Ad una prima visione superficiale sembrerebbe tutto in ordine. Tasso di disoccupazione bassissimo, 2,9%, addirittura ai limiti della cosiddetta disoccupazione strutturale; tasso di disoccupazione giovanile altino (9,2%) ma niente a che vedere con il resto d’Italia. Anche il tasso di occupazione della popolazione attiva (15-64 anni) è positivo: 73,5%. Ma c’è un ma: gli occupati part time costituiscono il 24,3% del totale. Ossia, uno su quattro lavora a tempo parziale. E non è tutto. Per la prima volta dal 2005, primo anno per il quale sono stati analizzati i dati Inps, la retribuzione media annua lorda dei lavoratori dipendenti altoatesini segna una variazione negativa in termini monetari (-0,3%), confermando il brusco rallentamento della crescita anche nominale già registrato con il 2016 (2015: +1,5%, 2016: +0,4%).

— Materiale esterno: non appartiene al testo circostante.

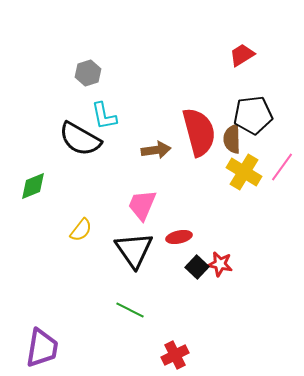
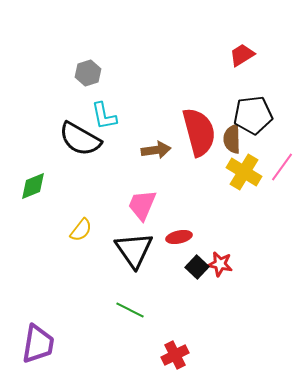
purple trapezoid: moved 4 px left, 4 px up
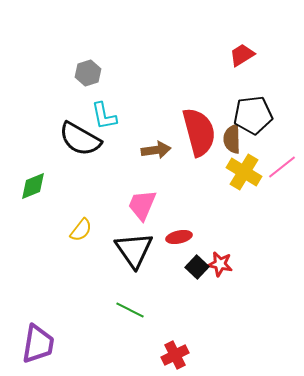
pink line: rotated 16 degrees clockwise
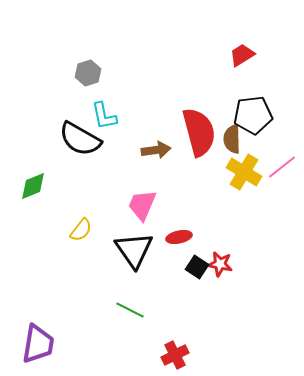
black square: rotated 10 degrees counterclockwise
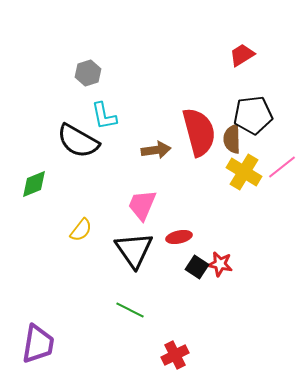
black semicircle: moved 2 px left, 2 px down
green diamond: moved 1 px right, 2 px up
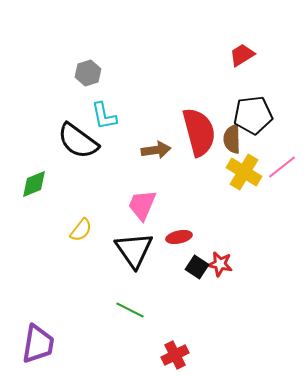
black semicircle: rotated 6 degrees clockwise
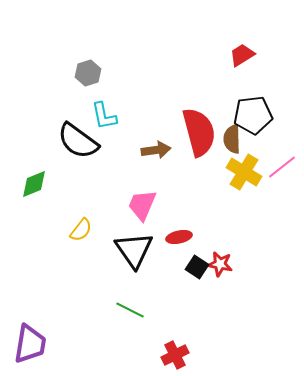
purple trapezoid: moved 8 px left
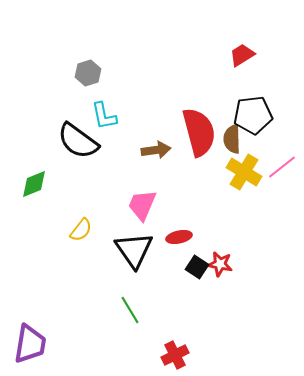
green line: rotated 32 degrees clockwise
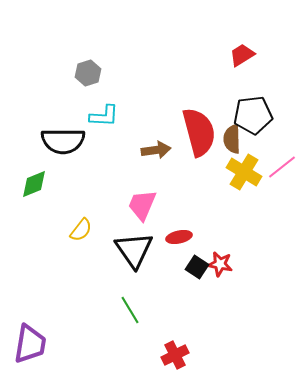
cyan L-shape: rotated 76 degrees counterclockwise
black semicircle: moved 15 px left; rotated 36 degrees counterclockwise
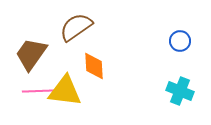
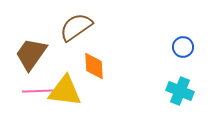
blue circle: moved 3 px right, 6 px down
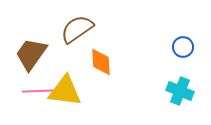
brown semicircle: moved 1 px right, 2 px down
orange diamond: moved 7 px right, 4 px up
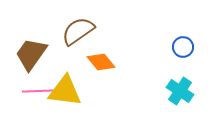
brown semicircle: moved 1 px right, 2 px down
orange diamond: rotated 36 degrees counterclockwise
cyan cross: rotated 12 degrees clockwise
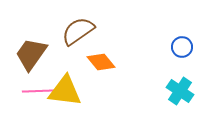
blue circle: moved 1 px left
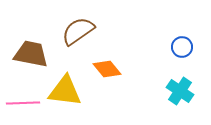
brown trapezoid: rotated 66 degrees clockwise
orange diamond: moved 6 px right, 7 px down
pink line: moved 16 px left, 12 px down
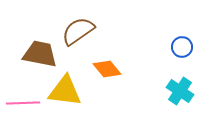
brown trapezoid: moved 9 px right
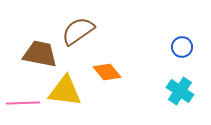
orange diamond: moved 3 px down
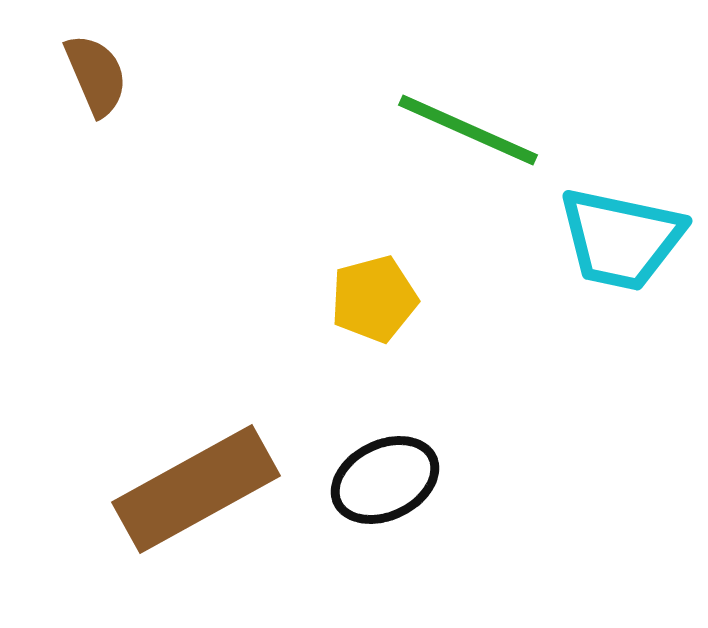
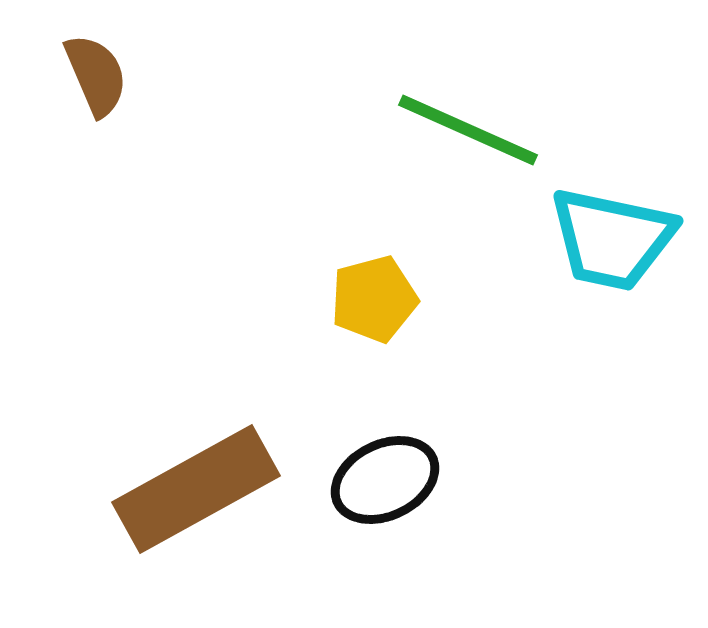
cyan trapezoid: moved 9 px left
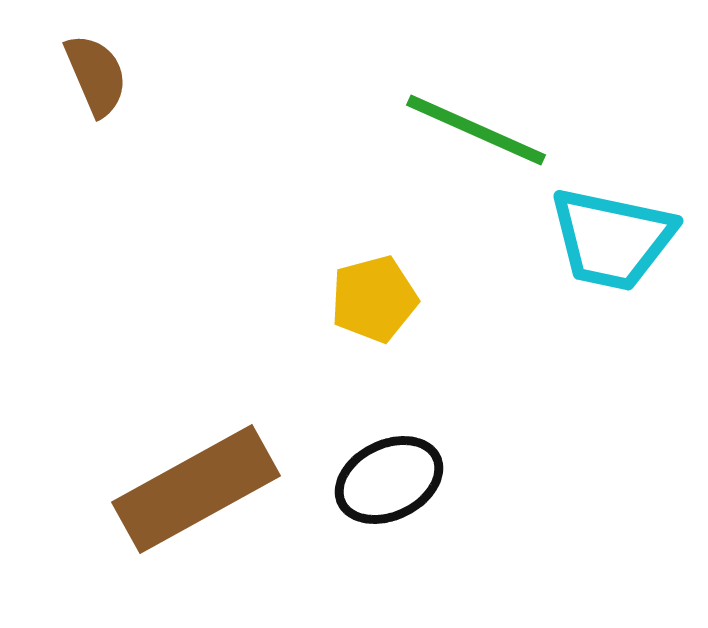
green line: moved 8 px right
black ellipse: moved 4 px right
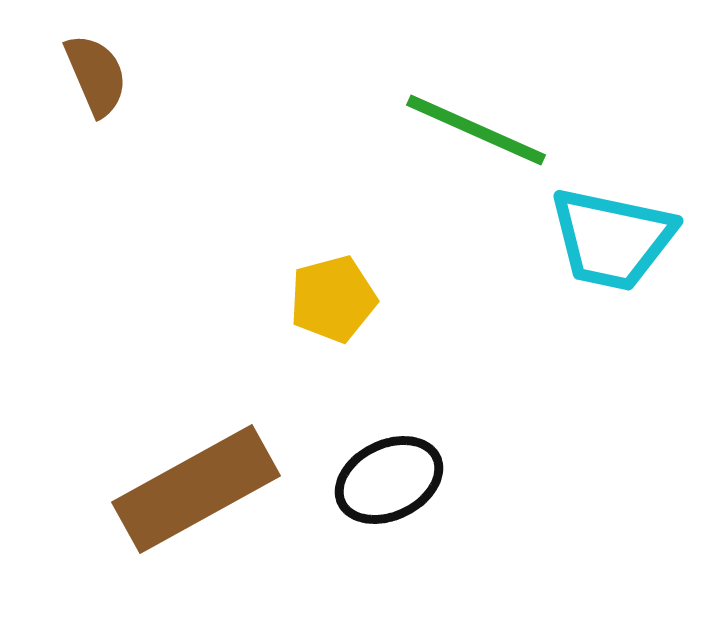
yellow pentagon: moved 41 px left
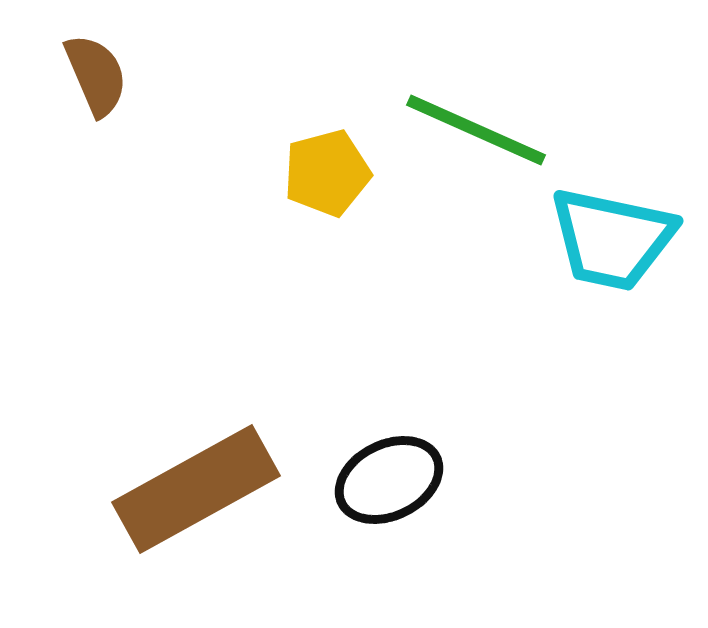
yellow pentagon: moved 6 px left, 126 px up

La riduzione del salario medio d’altra parte è collegata alla diffusione del part-time, anche involontario, che comprime in generale il livello dei salari verso il basso (anche se aumenta il numero dei lavoratori). Secondo la rilevazione delle forze di lavoro, nel 2017 il part-time involontario in Alto Adige si attesta al 19% del part-time totale. Ciò significa che circa un quinto dei lavoratori part-time è in realtà sotto-occupato. Questo dato è significativo perché l’occupazione a tempo parziale involontaria, con retribuzioni ridotte, condivide alcune delle criticità della disoccupazione, per esempio il rischio di povertà. Nel 2017 il totale del monte retributivo cresce solo dell’1,1% a fronte di un aumento dei lavoratori del 4,0%. Guardando all’ultimo quinquennio, nel 2012 la retribuzione media lorda nel settore privato ammontava a 27.532 euro annui mentre nel 2017 risulta pari a 28.729 euro. Ciò si traduce in un aumento nominale del 4,3%. Tuttavia, considerando la perdita di valore causata dall’inflazione nel periodo esaminato (5,8%) la retribuzione lorda annua, al netto dell’inflazione, presenta una variazione del -1,3%. Rispetto al 2016 si registra una diminuzione reale sia della retribuzione media generale (-2,0%) sia dei soli lavoratori a tempo pieno (-1,3%), segno che anche tra lavoratori con contratti di lavoro più stabili o comunque più strutturati si osserva una perdita netta del potere di acquisto.